(Beginning of EXTRACTED INFORMATION)
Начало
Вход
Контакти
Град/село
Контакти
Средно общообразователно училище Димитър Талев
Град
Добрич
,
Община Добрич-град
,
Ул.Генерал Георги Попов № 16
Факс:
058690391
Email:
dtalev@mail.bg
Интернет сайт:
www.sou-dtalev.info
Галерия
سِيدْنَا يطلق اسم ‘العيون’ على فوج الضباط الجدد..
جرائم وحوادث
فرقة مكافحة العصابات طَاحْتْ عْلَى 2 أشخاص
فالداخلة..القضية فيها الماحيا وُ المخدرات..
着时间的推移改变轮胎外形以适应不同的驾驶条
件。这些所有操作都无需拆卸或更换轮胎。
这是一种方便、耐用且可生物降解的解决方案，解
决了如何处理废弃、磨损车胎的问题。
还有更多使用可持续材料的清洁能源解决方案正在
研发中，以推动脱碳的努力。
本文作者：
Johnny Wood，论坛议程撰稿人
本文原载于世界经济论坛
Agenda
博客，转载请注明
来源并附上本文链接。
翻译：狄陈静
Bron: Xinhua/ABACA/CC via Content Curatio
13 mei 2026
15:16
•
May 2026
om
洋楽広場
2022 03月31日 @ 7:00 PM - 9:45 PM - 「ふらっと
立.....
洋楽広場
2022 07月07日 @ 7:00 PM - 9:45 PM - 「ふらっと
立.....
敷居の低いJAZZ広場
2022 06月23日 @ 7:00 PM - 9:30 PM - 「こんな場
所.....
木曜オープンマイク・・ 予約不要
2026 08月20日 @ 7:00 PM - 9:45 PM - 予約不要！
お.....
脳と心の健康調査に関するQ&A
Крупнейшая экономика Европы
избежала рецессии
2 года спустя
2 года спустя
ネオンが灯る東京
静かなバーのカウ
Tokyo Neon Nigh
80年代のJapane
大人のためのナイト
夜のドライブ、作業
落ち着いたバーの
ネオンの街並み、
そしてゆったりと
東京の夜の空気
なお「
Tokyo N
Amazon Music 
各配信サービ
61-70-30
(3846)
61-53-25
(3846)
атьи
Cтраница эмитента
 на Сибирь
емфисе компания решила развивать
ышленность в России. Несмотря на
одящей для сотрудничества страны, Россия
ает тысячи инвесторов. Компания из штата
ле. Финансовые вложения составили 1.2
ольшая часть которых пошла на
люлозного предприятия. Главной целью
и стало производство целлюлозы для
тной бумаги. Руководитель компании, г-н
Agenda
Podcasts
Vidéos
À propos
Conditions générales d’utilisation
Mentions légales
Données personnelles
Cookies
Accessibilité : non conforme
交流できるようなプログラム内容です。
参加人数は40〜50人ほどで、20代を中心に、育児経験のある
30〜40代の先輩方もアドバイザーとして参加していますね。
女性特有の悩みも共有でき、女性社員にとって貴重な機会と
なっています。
(End of EXTRACTED INFORMATION)
### WHAT YOU SHOULD DO
Take every line above where "予約不要" appears and copy it.

### TASK SOLUTION
木曜オープンマイク・・ 予約不要
2026 08月20日 @ 7:00 PM - 9:45 PM - 予約不要！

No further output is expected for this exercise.